Microsoft has just announced that it will release a total 11 security bulletins on Patch Tuesday, five critical and six important, but surprisingly, the rollout won’t include a fix for the recently-found zero-day TIFF flaw in Windows.
Although it was initially expected to see a fully-working patch going live on Patch Tuesday, it turns out that Microsoft needs more time to develop it, with a company official recommending users to urgently update their Adobe Reader installations.
“This release won’t include an update for the issue described in Security Advisory 2914486. We’re still working to develop a security update and we’ll release it when ready,” Dustin Childs, group manager, Response Communications, Microsoft Trustworthy Computing, said in a statement released this morning.
“Until then, we recommend folks review the advisory and apply the suggested workaround on their Windows XP and Windows Server 2003 systems. Customers with more recent versions of Windows are not affected by this issue.”
Wolfgang Kandek, CTO, Qualys, also said that users who are running the latest version of Adobe Reader or a newer edition of Windows, including 7, 8, or 8.1, are not affected by the flaw.

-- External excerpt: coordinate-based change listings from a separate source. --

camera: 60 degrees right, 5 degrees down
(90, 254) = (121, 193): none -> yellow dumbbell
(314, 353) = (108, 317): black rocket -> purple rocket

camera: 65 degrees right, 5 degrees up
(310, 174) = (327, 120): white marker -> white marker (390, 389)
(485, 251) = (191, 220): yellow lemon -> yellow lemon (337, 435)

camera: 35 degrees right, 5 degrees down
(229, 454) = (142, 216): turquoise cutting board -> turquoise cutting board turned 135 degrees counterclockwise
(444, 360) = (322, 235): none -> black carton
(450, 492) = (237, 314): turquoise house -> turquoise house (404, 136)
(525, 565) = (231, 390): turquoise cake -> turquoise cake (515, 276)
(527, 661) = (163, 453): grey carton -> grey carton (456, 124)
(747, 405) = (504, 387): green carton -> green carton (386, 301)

“Microsoft has consistently pointed out that the additional security toolkit EMET (Enhanced Mitigation Experience Toolkit) has been effective against all of the 0-day problems this year,” he said.
“We believe it is a proactive security measure that organizations should evaluate and consider as an additional layer in their defensive measures. EMET is a free tool by Microsoft and in the last year has significantly matured in terms of manageability and deployability.”
All Patch Tuesday fixes will be delivered via Windows Update on Tuesday, so keep your computer connected to the Internet to make sure that you download and install them as soon as possible. Some of the updates will require a computer reboot, so make sure you save your work before anything else.